Pagans and Christians unite! Exorcise the demons! Sacrifice the skis to into raging pyre that will nip at the asses of the Nordic gods! Drink it deep! Prayer to the infant Jesus! Eat the snow! Paint the talons of savage nomads who wonder the Earth in the search of snow! Take action! Do not sit idly by and wait for science to save you! The future rests in your hands! I call to you, brothers and sisters, take arms and we shall all rejoice in the glory that we have surely earned!

- Father Merrin

Monday, December 19, 2011

Mid-December Update: Alaska

Storm has been the word of the month for better or for worse. But big wind has accompanied the snow setting up for a sensitive snowpack. The snow has been locked into a cycle of self-loathing:
  1. Snow pack gets feelings hurt
  2. Snow pack starts to get over the insult
  3. Snow pack gets feelings hurt again
This pattern has made for a bi-polar snowpack. Unfortunately, the snow has been most sensitive on Saturdays and Sundays. Not good for this ex-Sugarhouser, weekend warrior. So the dilemma has been whether to ski or wait another week.

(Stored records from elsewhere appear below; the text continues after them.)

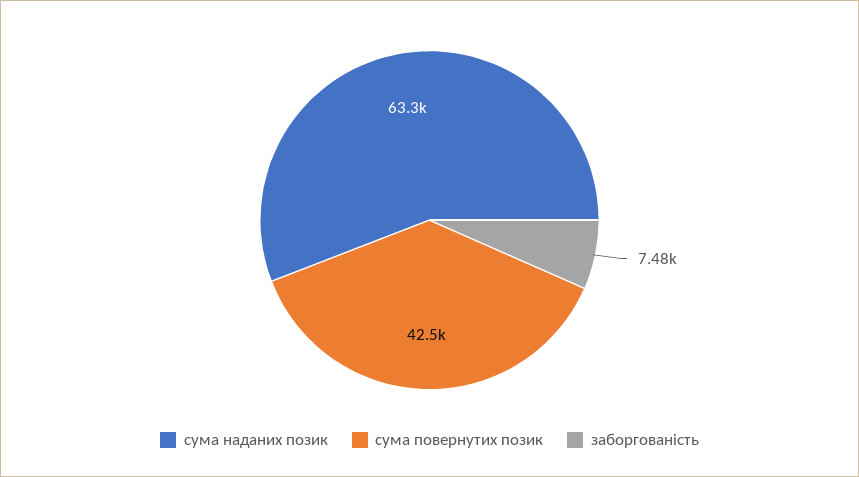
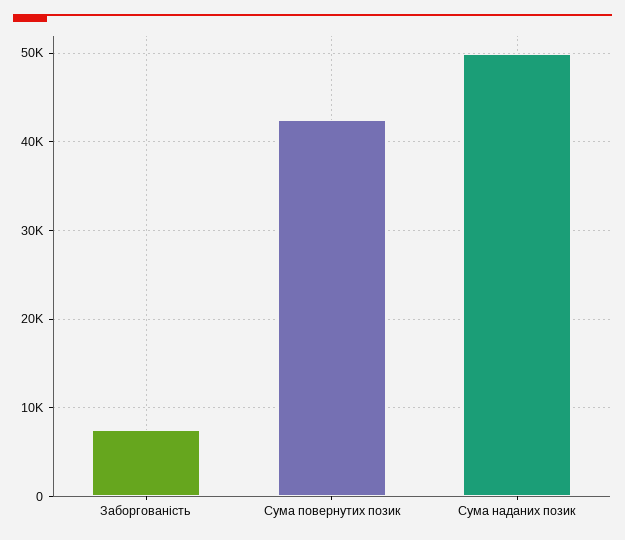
сума наданих позик: 63300 -> 50000

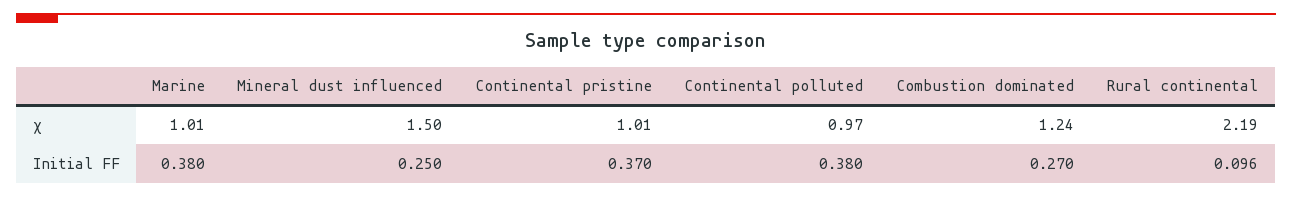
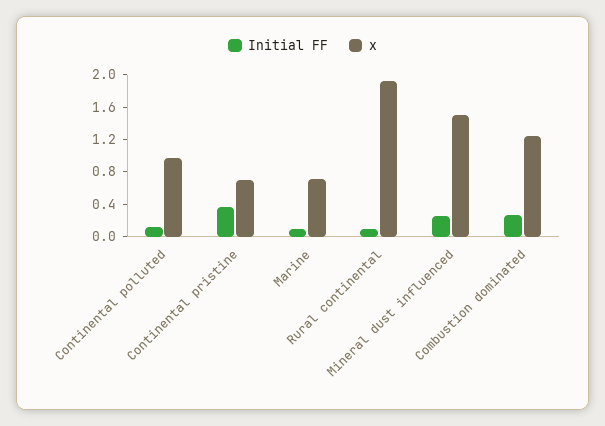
χ, Marine: 1.01 -> 0.7
χ, Continental pristine: 1.01 -> 0.7
χ, Rural continental: 2.19 -> 1.9
Initial FF, Marine: 0.38 -> 0.1
Initial FF, Continental polluted: 0.38 -> 0.1

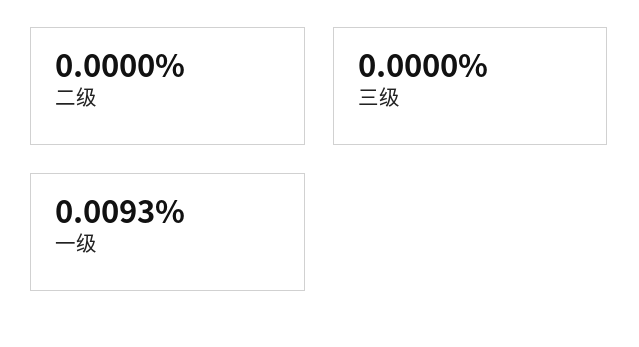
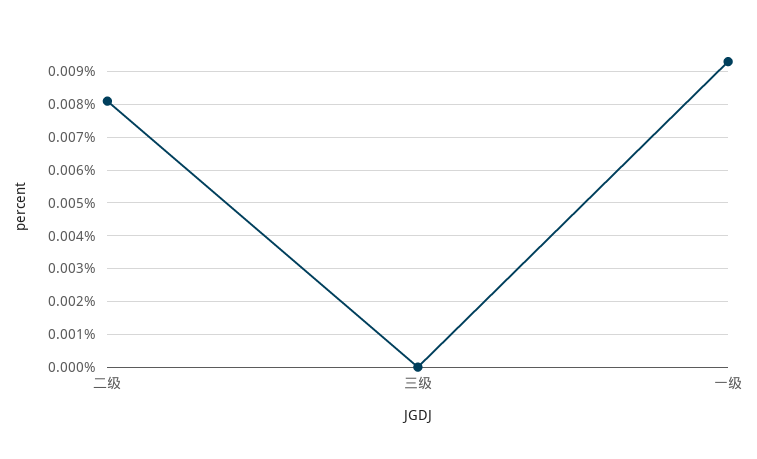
二级: 0 -> 0.008

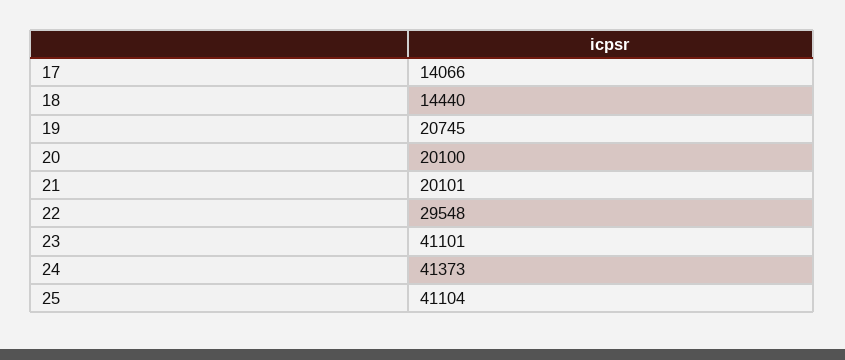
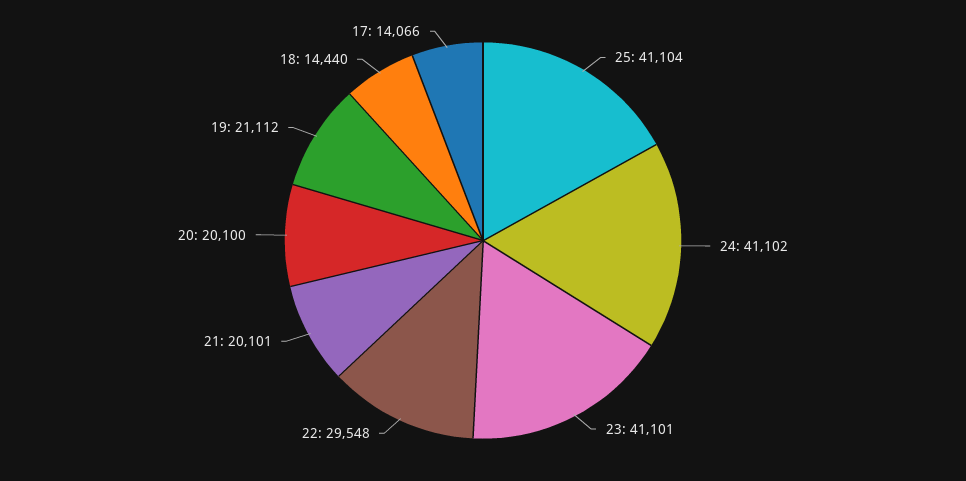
19: 20745 -> 21112
24: 41373 -> 41102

I have expanded my horizon to other outdoor activities. Such as Avi Education

Level 3 Prep Class at Turnagain Pass

Mens Paired Lift Serviced Ski Ballet with GB6K

And the infrequent nordic ski. On rare occasions, I have been known to succumb to the more popular activities that dominate Alaska this time of year: alcohol, sleep, and the arts. Well, 2 out of 3 ain't bad.

I checked the weekend forecast on Friday and it looked daunting again. It predicted (correctly) that we would have a third consecutive Sunday with 100+mph wind in the mountains. But it looked like there would be a nice weather window at Hatcher on Saturday morning.

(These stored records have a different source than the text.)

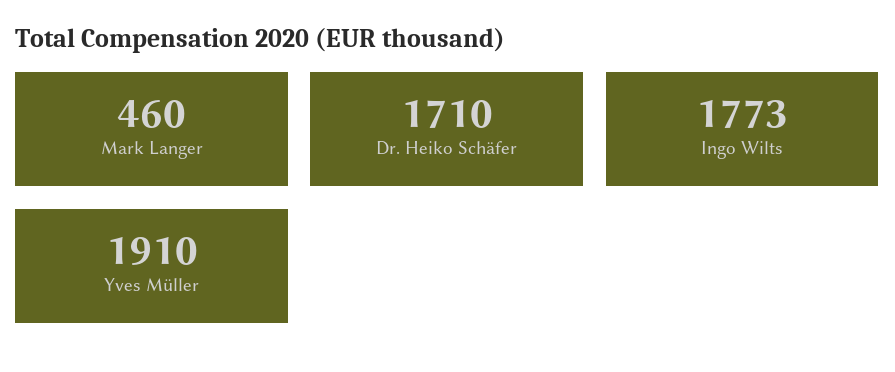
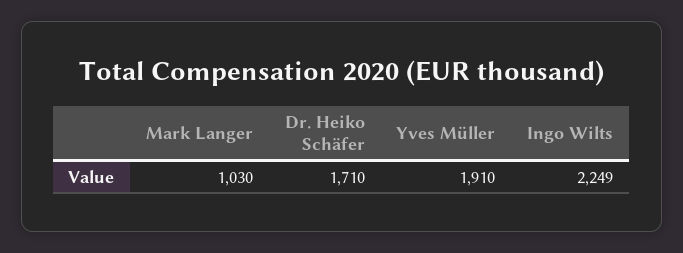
Mark Langer: 460 -> 1030
Ingo Wilts: 1773 -> 2249

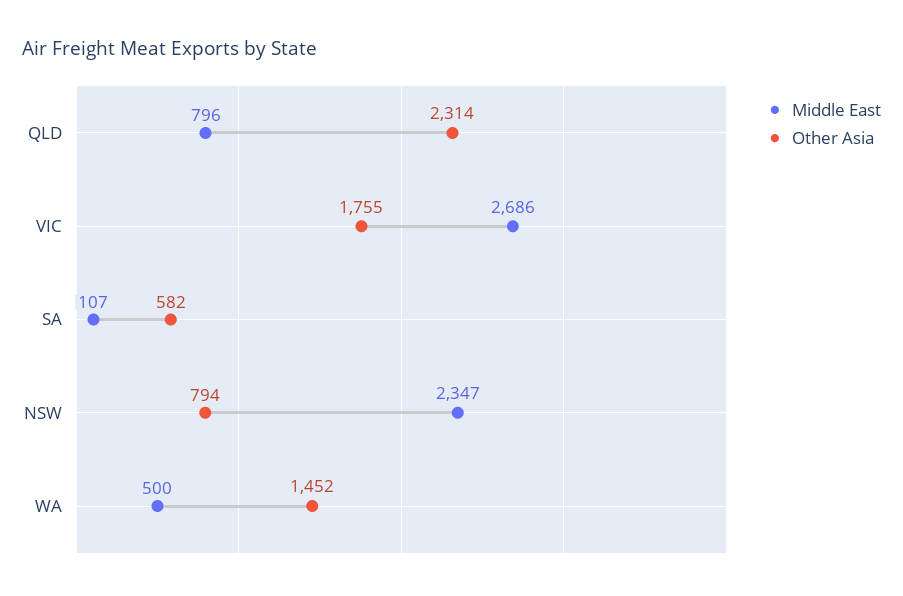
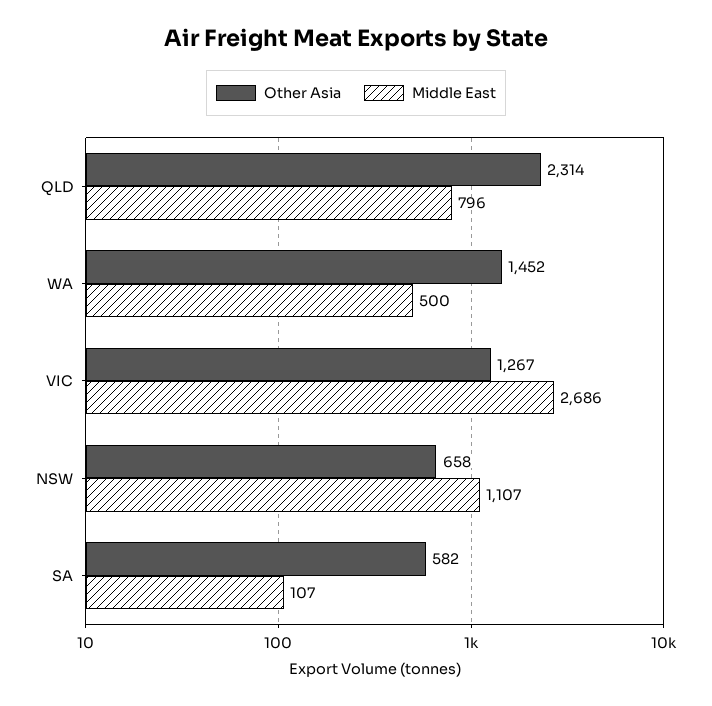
Other Asia, VIC: 1755 -> 1267
Middle East, NSW: 2347 -> 1107
Other Asia, NSW: 794 -> 658

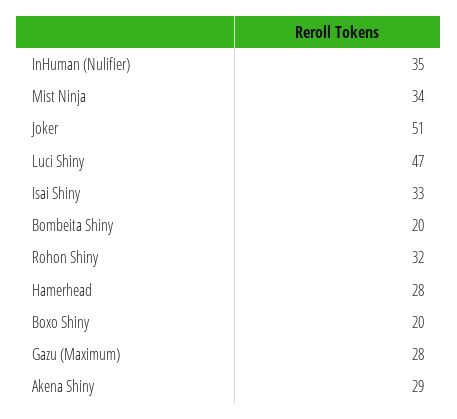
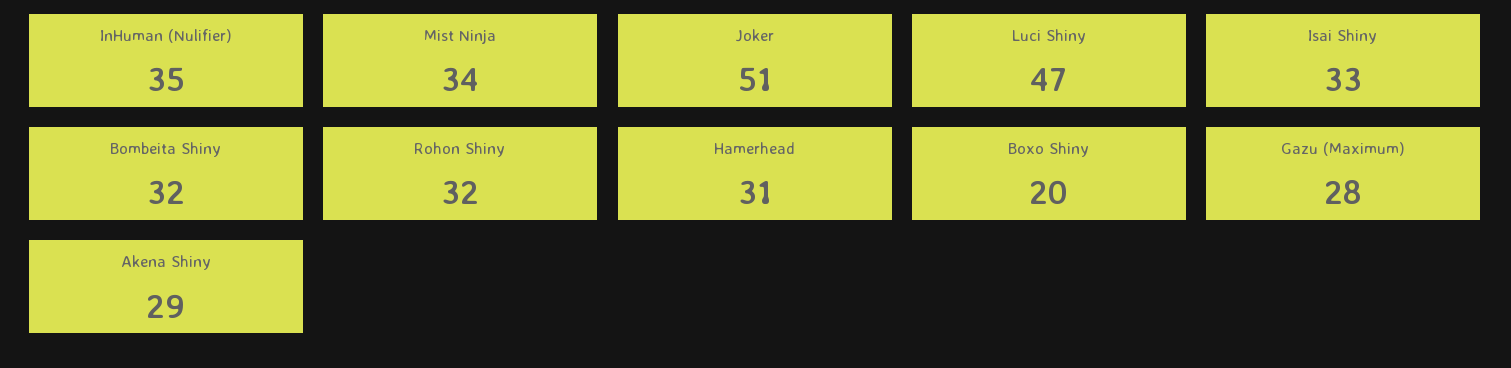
Bombeita Shiny: 20 -> 32
Hamerhead: 28 -> 31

There was 8-10" of fresh low density snow a the upper lot. We elected to head up Skyscraper Peak to ski El Dorado Bowl. P9 led the charge and picked a nice route into the lower bowl. A quick test pit revealed 103" base and the new low density snow was quite reactive (CT3).

Looking Back Towards the Chugach from the Talkeetnas

We eventually gained the ridge and topped out on the summit. Winds had picked loading the top of the bowl. Visibility was getting poor.

P9 Sussing an Entrance

The 4 of us skied a nice 900' shot back into the lower bowl under flat light. A squall had kicked up when we started up for run 2. We were nervous about retracing our skinner so we aimed to gain the ridge much lower by traversing a couple 100 feet below our original route.

This seemingly conservative decision was actually our biggest mistake of the day. In hindsight, we had effectively isolated the slope above us. The original skinner ski cut the top and the right hand side of the slope. The second skinner cut the bottom. The low density surface layer that we had previously ID's let loose swiftly and silently. P9 (75' ahead of me) got carried down slope and I put eyes on. Then the slide got me too. I struggled and swam and came to stop and then got hit by a second wave. Both waves were relatively minor (as far as slides go). P9 and I ended up on top of the snow. The loose snow avalanche had carried us about 100'. , Fe2O3 held his ground on the skinner. Our poles were gone and we were ready to get out of there.

There is a lesson to be learned from every incident (SAR, avalanche, drowning, car wreck). Those who dismiss the the participants as idiots will miss the opportunity to learn from their mistakes. Even if the participants were idiots, there is still a takeaway.

So you can shake your head, make the predictable Darwin comment, and shit talk me if you want, but I'd rather you draw from this experience.
  • We correctly ID'd the potential threat (good)
  • Our 2 skin tracks isolated the slope above us (bad)
  • Managing a 10" slough while skiing downhill is one thing: you have momentum that can be used to move to a safe zone, traverse out, or point it.
  • Standing still with a loose heal and skins leaves you powerless to react
We were aware of the terrain and consequences. If there were more snow, a hard slab, more complicated terrain, then our decision making process would have been different. Still, I didn't expect to be caught and was surprised by how helpless I was in uphill mode.